# Anyone want to be in a zombie music video this weekend?



## Kevicious (Nov 12, 2008)

It's going to be a proper mess and a lot of fun - everyone welcome...

http://www.bridportradio.co.uk/content/view/1436/136/


----------



## El Jefe (Nov 12, 2008)

as you know, would be there if i wasn't already doing something


----------



## editor (Nov 12, 2008)

'Bout time you lot played Offline, isn't it?!


----------



## cliche guevara (Nov 12, 2008)

Can't get to Dorset, but the music is awesome


----------



## Isambard (Nov 12, 2008)

If you like zombie films:

http://www.ottothezombie.de/trailer.html

(a wee bit gorey, a wee bit homoerotic)


----------



## quimcunx (Nov 12, 2008)

How long does it take to get to Bridport (or wherever it says on the link) by train?


----------



## El Jefe (Nov 12, 2008)

that would depend if you were in Wareham or Aberdeen


----------



## quimcunx (Nov 12, 2008)

El Jefe said:


> that would depend if you were in Wareham or Aberdeen




That is very true.  I'm about 10 minutes walk from your house.


----------



## Isambard (Nov 13, 2008)

Be there Urbanites in that there Dorset?


----------



## Kevicious (Nov 14, 2008)

quimcunx said:


> How long does it take to get to Bridport (or wherever it says on the link) by train?

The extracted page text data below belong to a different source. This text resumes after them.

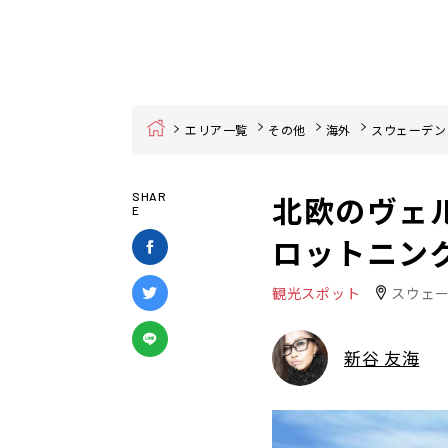
Home
エリア一覧
その他
海外
スウェーデン
北欧のヴェ
SHAR
E
ロットニン
観光スポット
スウェ
新谷 友海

You'd be hard pushed to get there for 10 in the morning from Lundun, but come down anyway!

Train from Waterloo to Dorchester (3 hours) 
31 Bus from Dorchester to Bridport (40 mins) - beware of the side effects of this journey though (Who's Afear'd fans know what I'm saying  )


----------



## El Jefe (Nov 14, 2008)

Kevicious said:


> You'd be hard pushed to get there for 10 in the morning from Lundun, but come down anyway!
> 
> Train from Waterloo to Dorchester (3 hours)
> 31 Bus from Dorchester to Bridport (40 mins) - beware of the side effects of this journey though (Who's Afear'd fans know what I'm saying  )



She's a girl, she'll be fine


----------



## Kevicious (Nov 14, 2008)

editor said:


> 'Bout time you lot played Offline, isn't it?!




YES! Where do we sign?


----------



## ATOMIC SUPLEX (Nov 14, 2008)

I like the A35 song


----------



## editor (Nov 14, 2008)

Kevicious said:


> YES! Where do we sign?


Drop me a PM when you're likely to be in London in the new year and let's DO IT!!!

I reckon you'd kill 'em in the Albert!


----------



## El Jefe (Nov 14, 2008)

Kevicious said:


> YES! Where do we sign?



You can stay at mine, as long as Cran dances for me in his giraffe outfit


----------



## Kevicious (Nov 14, 2008)

El Jefe said:


> You can stay at mine, as long as Cran dances for me in his giraffe outfit



you feed him leaves

he give you booty


----------